NEW YORK (GenomeWeb News) – Researchers from Rice University and the University of Washington have received a four-year, $2 million award from the National Science Foundation to engineer bacterial stem cells "to grow and divide into a wide variety of multicellular patterns and structures," in order to better understand their behavior.
The research, according to the grant's abstract, will result in a "rigorous framework to engineer a single stem cell to grow and differentiate into any arbitrary pattern… [enabling] a potentially transformative technology for controlling the growth of tissues and higher order cellular structures through engineered cell-cell communication."
The researchers will construct a model multicellular "developmental" system in E. coli, a bacterium that provides them with a "blank slate" because it doesn't normally exhibit patterned growth.

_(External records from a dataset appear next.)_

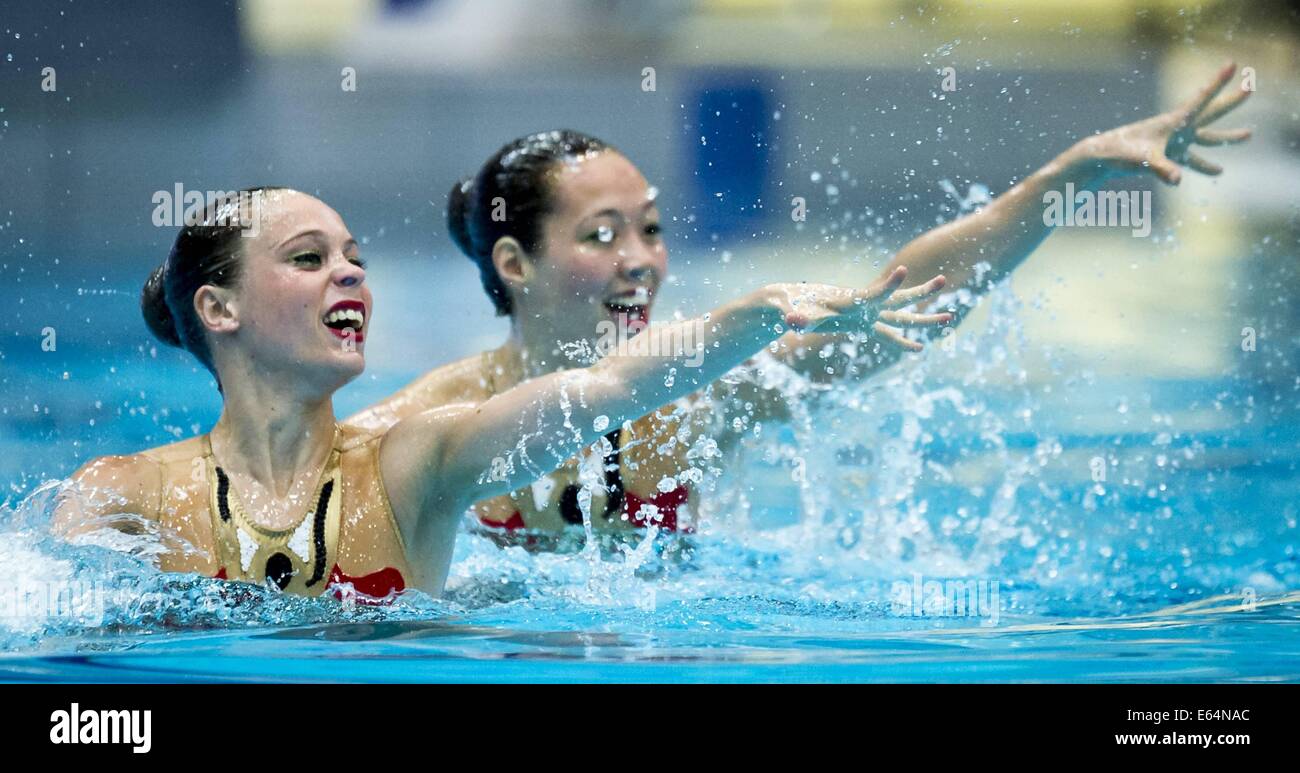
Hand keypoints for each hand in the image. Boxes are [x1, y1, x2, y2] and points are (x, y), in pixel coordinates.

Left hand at [768, 267, 951, 350]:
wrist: (792, 301)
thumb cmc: (794, 305)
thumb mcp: (794, 310)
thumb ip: (797, 316)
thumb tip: (791, 321)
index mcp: (854, 300)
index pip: (876, 293)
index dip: (889, 284)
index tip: (903, 269)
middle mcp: (866, 306)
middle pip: (900, 300)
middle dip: (922, 291)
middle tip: (944, 280)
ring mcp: (868, 315)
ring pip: (902, 316)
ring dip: (924, 317)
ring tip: (950, 317)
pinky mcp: (864, 324)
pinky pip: (889, 334)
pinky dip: (902, 341)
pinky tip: (918, 349)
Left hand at [1072, 61, 1251, 184]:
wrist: (1100, 158)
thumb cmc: (1120, 153)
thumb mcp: (1144, 160)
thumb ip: (1162, 169)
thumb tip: (1178, 179)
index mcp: (1174, 122)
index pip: (1202, 99)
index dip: (1218, 82)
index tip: (1231, 63)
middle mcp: (1177, 128)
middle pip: (1212, 112)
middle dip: (1231, 101)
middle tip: (1251, 87)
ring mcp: (1173, 142)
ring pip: (1207, 138)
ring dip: (1227, 138)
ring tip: (1249, 135)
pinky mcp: (1168, 155)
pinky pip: (1192, 160)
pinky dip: (1204, 165)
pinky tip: (1218, 171)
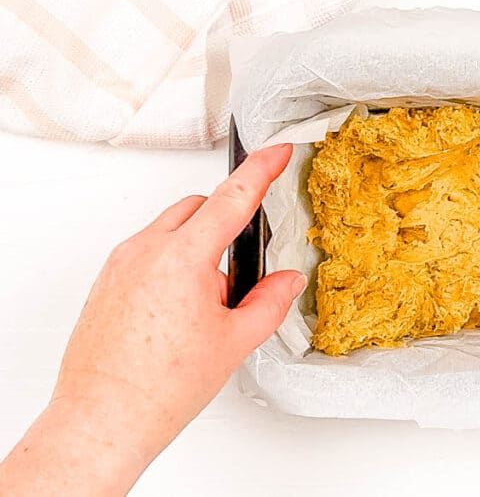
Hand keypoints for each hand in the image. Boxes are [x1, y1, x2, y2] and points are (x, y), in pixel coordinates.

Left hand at [0, 144, 302, 495]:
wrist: (104, 418)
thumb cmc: (160, 386)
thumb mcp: (235, 341)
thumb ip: (270, 302)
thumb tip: (286, 281)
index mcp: (183, 258)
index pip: (232, 198)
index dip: (261, 169)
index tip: (277, 151)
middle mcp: (146, 251)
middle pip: (199, 207)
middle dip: (226, 224)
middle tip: (241, 271)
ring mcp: (121, 264)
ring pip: (171, 229)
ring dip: (198, 247)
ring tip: (206, 305)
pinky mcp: (107, 280)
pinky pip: (148, 251)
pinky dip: (171, 264)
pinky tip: (179, 313)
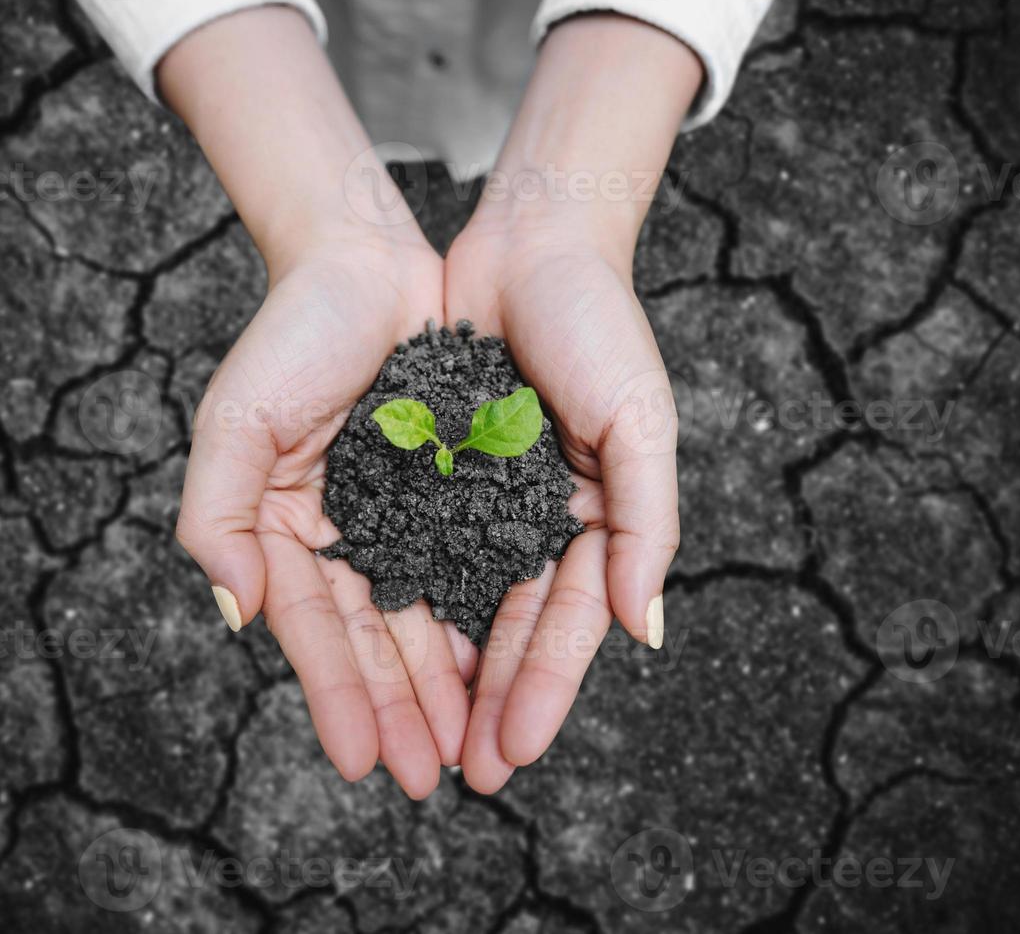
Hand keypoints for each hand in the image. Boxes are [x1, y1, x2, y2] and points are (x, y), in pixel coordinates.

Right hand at [176, 236, 471, 798]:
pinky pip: (476, 564)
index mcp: (287, 528)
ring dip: (446, 683)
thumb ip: (218, 517)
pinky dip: (487, 615)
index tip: (360, 762)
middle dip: (400, 709)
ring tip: (474, 748)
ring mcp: (406, 513)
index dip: (336, 695)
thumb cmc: (291, 333)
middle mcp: (348, 532)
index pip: (313, 629)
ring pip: (430, 614)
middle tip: (428, 779)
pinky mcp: (459, 487)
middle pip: (376, 638)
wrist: (366, 258)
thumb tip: (236, 612)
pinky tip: (502, 666)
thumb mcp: (235, 421)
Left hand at [444, 211, 680, 792]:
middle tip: (452, 777)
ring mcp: (478, 499)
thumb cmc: (599, 326)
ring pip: (452, 602)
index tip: (509, 753)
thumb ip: (646, 527)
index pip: (564, 625)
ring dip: (432, 672)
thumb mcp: (640, 423)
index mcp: (591, 521)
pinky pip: (407, 543)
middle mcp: (532, 521)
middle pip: (504, 631)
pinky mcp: (428, 469)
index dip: (540, 690)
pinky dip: (394, 596)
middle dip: (481, 704)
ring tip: (407, 740)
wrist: (530, 242)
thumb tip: (644, 632)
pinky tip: (373, 650)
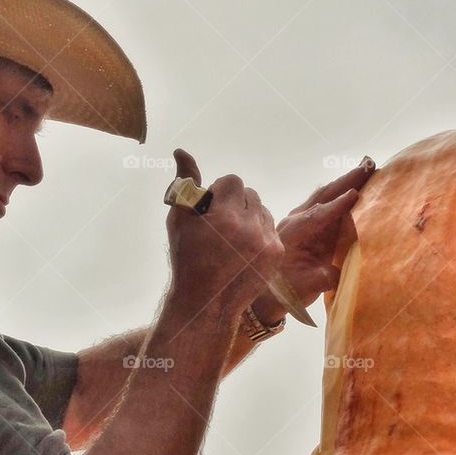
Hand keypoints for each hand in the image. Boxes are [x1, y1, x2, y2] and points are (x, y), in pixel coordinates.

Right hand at [166, 148, 284, 315]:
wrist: (205, 303)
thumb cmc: (186, 259)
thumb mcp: (179, 220)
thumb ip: (185, 183)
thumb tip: (181, 151)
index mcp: (224, 216)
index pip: (233, 181)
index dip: (219, 193)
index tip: (210, 210)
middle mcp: (249, 226)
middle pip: (250, 193)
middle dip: (235, 203)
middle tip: (220, 224)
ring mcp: (266, 241)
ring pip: (262, 209)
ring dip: (248, 216)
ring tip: (231, 238)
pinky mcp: (276, 253)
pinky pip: (270, 228)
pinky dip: (258, 233)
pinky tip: (242, 249)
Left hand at [252, 157, 375, 323]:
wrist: (269, 294)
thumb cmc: (285, 291)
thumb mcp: (304, 288)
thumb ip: (320, 279)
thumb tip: (337, 272)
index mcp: (293, 234)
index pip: (316, 217)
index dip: (336, 206)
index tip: (354, 194)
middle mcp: (297, 221)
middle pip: (322, 196)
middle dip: (346, 181)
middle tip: (368, 164)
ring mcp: (303, 220)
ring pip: (325, 196)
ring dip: (346, 181)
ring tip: (367, 166)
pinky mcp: (311, 224)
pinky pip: (327, 204)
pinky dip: (343, 191)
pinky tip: (358, 183)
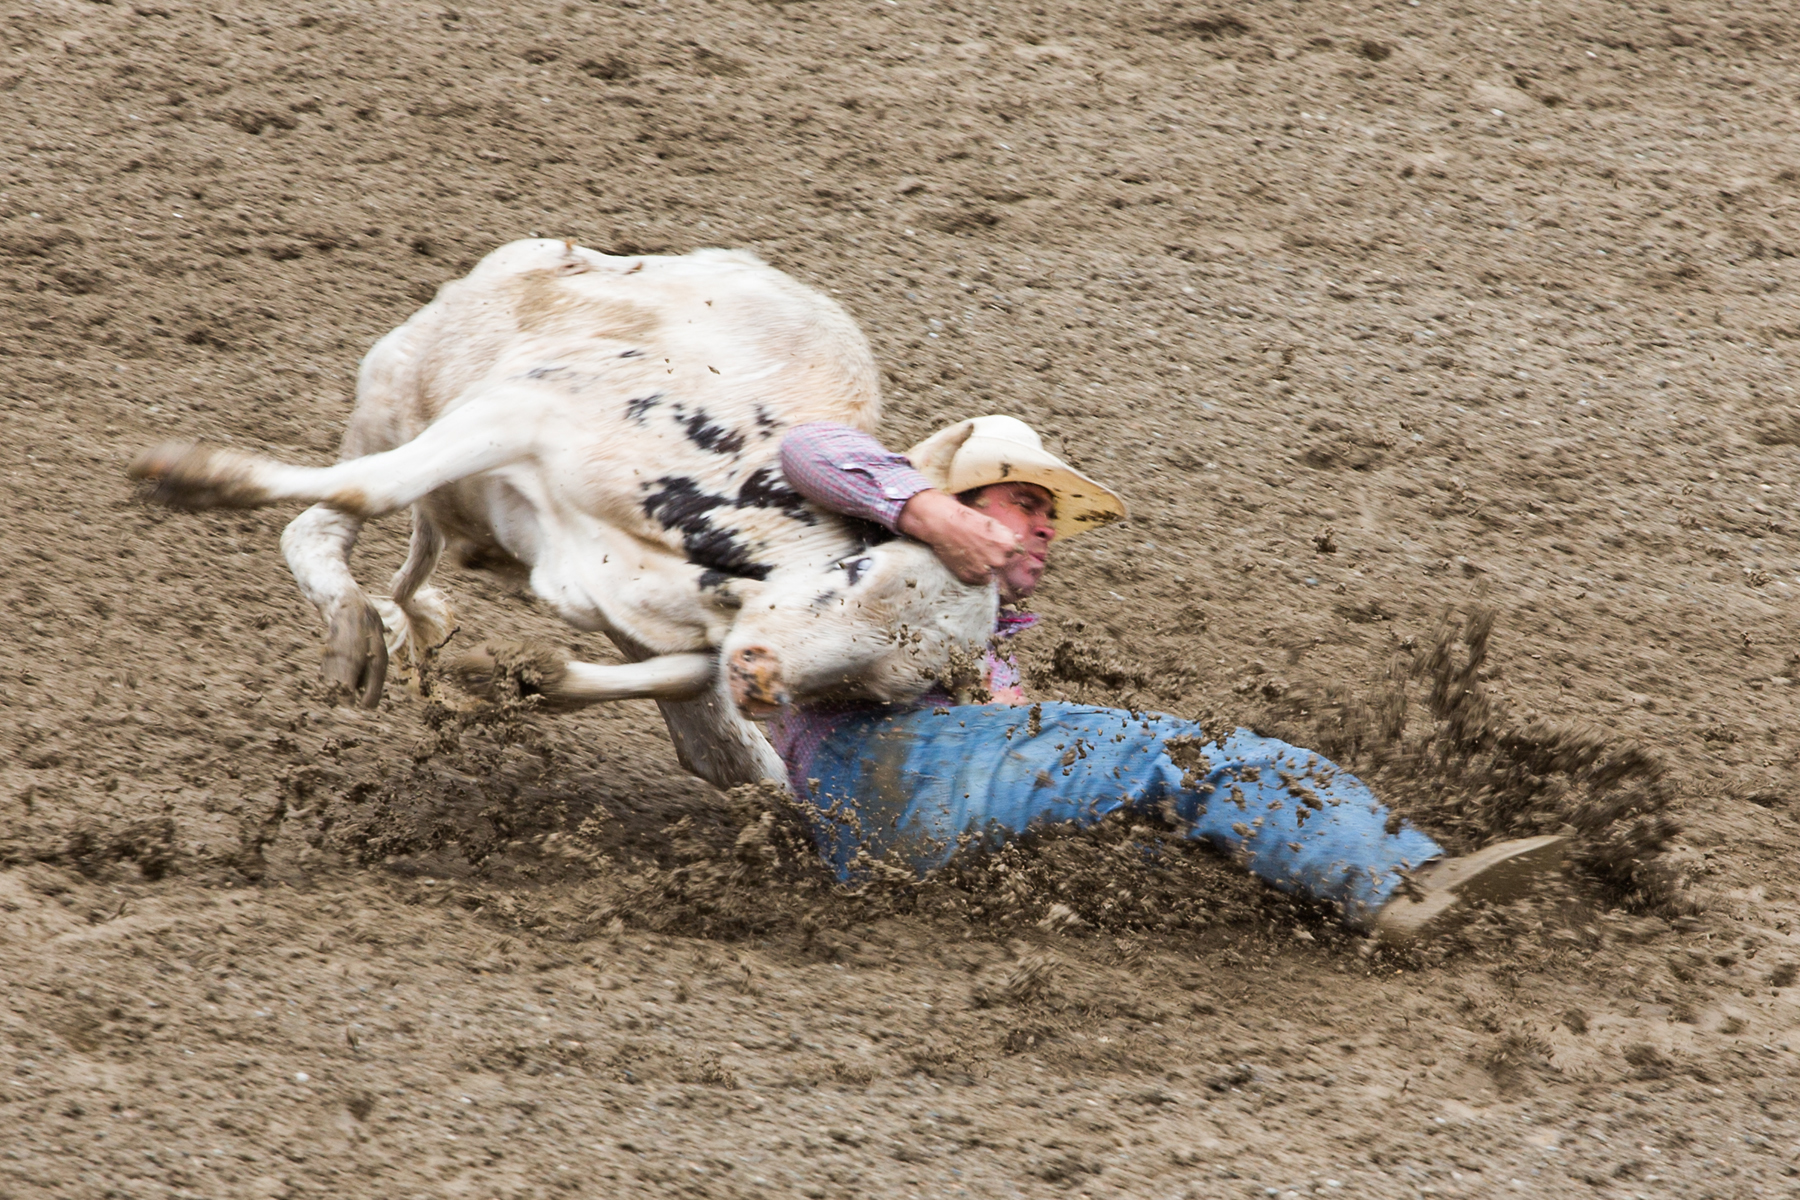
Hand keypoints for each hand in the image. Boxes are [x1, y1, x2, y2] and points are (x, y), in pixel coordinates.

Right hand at [896, 488, 1022, 585]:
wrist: (944, 524)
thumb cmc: (968, 519)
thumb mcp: (993, 523)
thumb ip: (1007, 535)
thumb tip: (1020, 539)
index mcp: (1008, 545)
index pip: (1013, 551)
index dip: (1001, 546)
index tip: (991, 542)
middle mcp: (999, 560)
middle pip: (1001, 562)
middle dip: (993, 557)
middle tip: (979, 546)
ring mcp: (984, 571)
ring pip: (990, 573)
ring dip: (984, 567)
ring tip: (971, 553)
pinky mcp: (970, 577)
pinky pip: (978, 580)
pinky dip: (973, 573)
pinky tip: (965, 560)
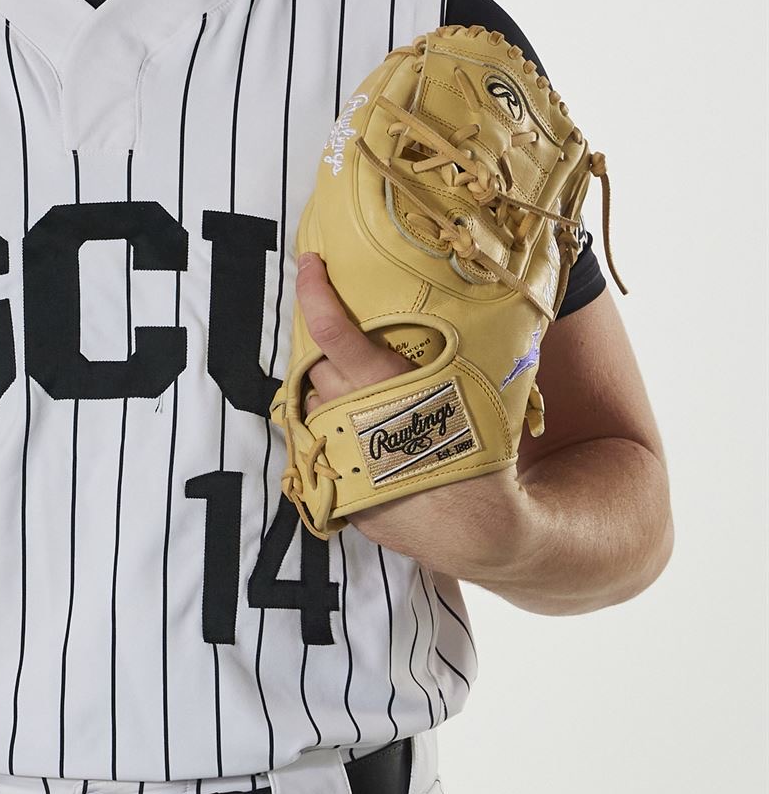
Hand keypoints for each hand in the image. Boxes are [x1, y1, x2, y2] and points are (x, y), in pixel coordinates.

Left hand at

"In complex creatures like humans and animals, cells cooperate to form extraordinary patterns and structures from the earliest stages of embryonic development," the principal investigator on the project, Jeff Tabor, a bioengineer at Rice, said in a statement. "There have been significant advances in engineering cells that can sense and react to one another or to external stimuli like light. The next big challenge is to build upon those techniques to program cells that can cooperate with one another in complex, coordinated tasks."
The co-investigators on the award are Oleg Igoshin, a Rice bioengineer, as well as University of Washington researchers Eric Klavins, Ben Kerr, and Georg Seelig.